## [WHAT IS REQUIRED]
Reproduce the text of each of the records below word for word, leaving out the pictures.

+++

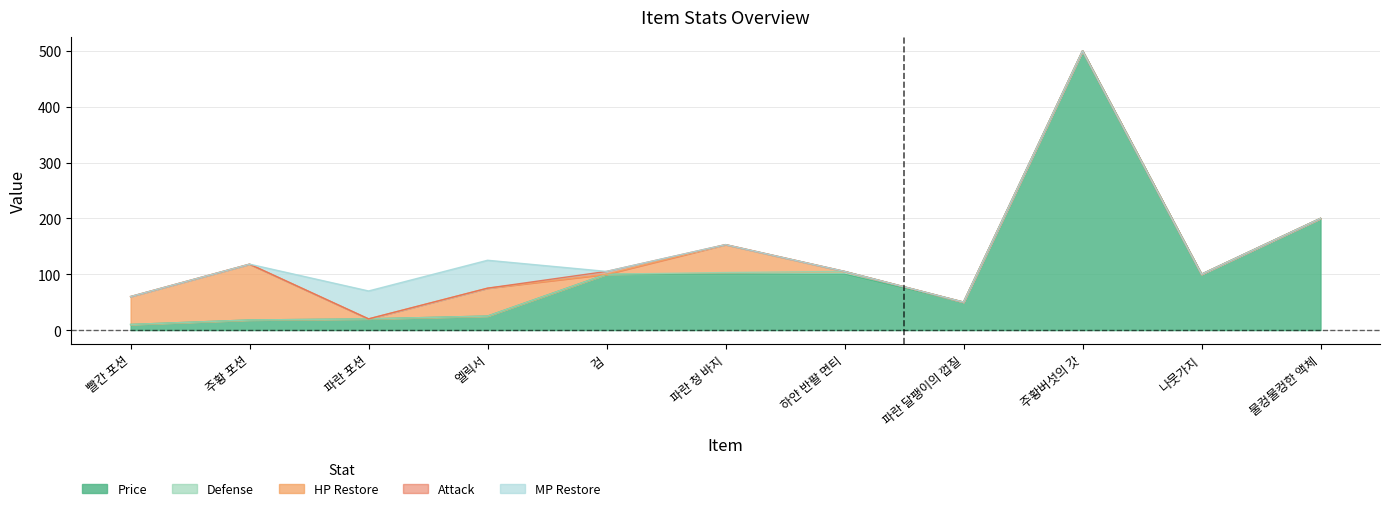

What is the maximum value for Price?

500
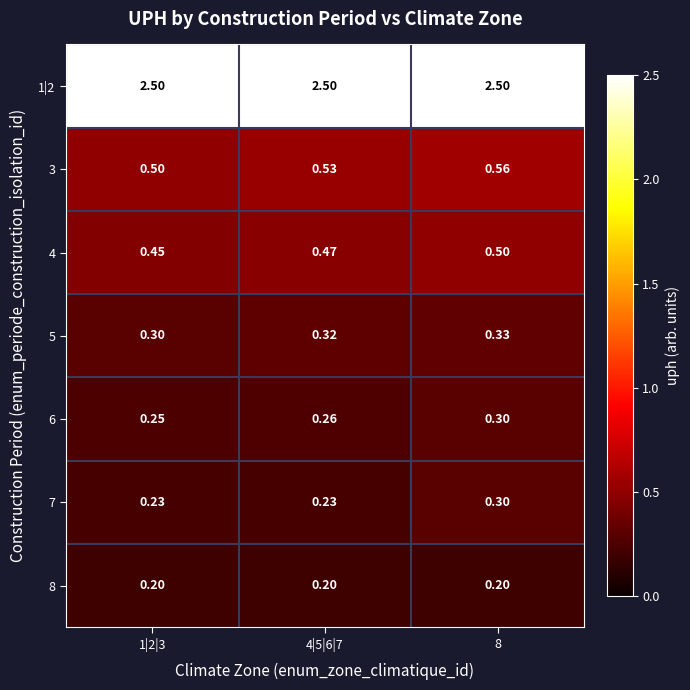

Is the value of 1|2 at 1|2|3 greater than the value of 8 at 8?

Yes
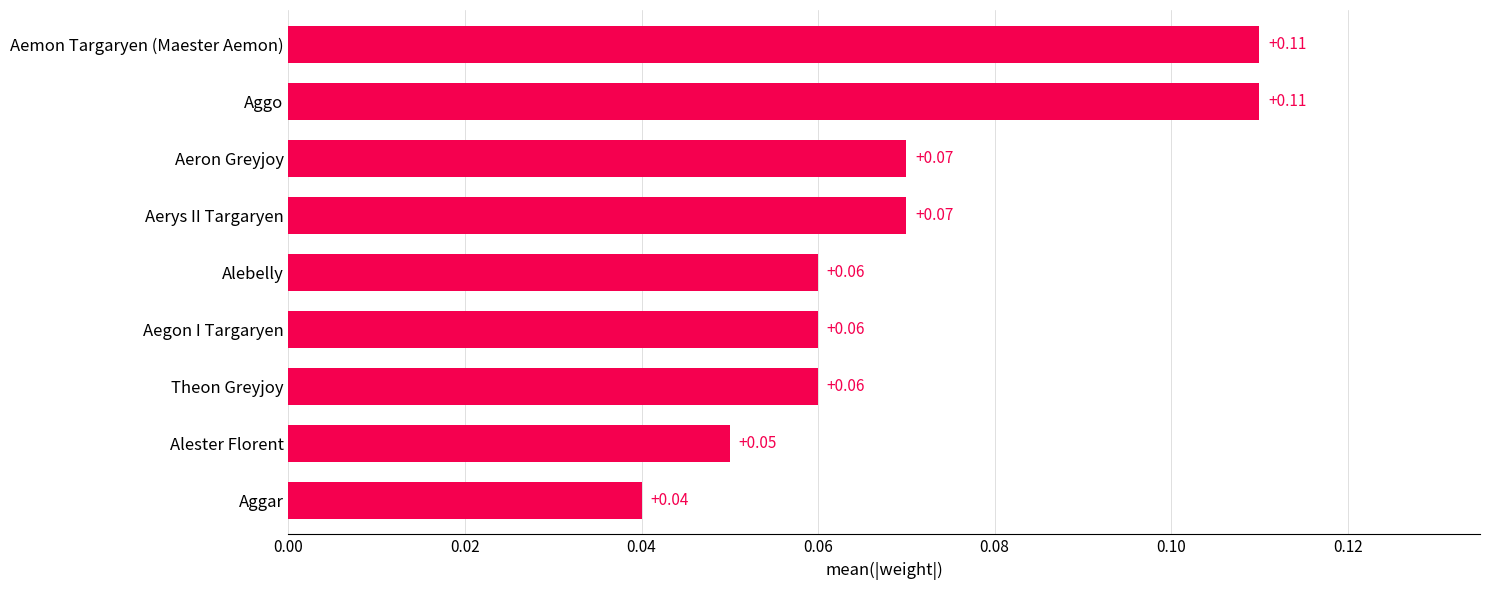

Which has a higher value, Alester Florent or Aegon I Targaryen?

Aegon I Targaryen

+++

## [RESULT OF THE EXERCISE]
What is the maximum value for Price?

500

Is the value of 1|2 at 1|2|3 greater than the value of 8 at 8?

Yes

Which has a higher value, Alester Florent or Aegon I Targaryen?

Aegon I Targaryen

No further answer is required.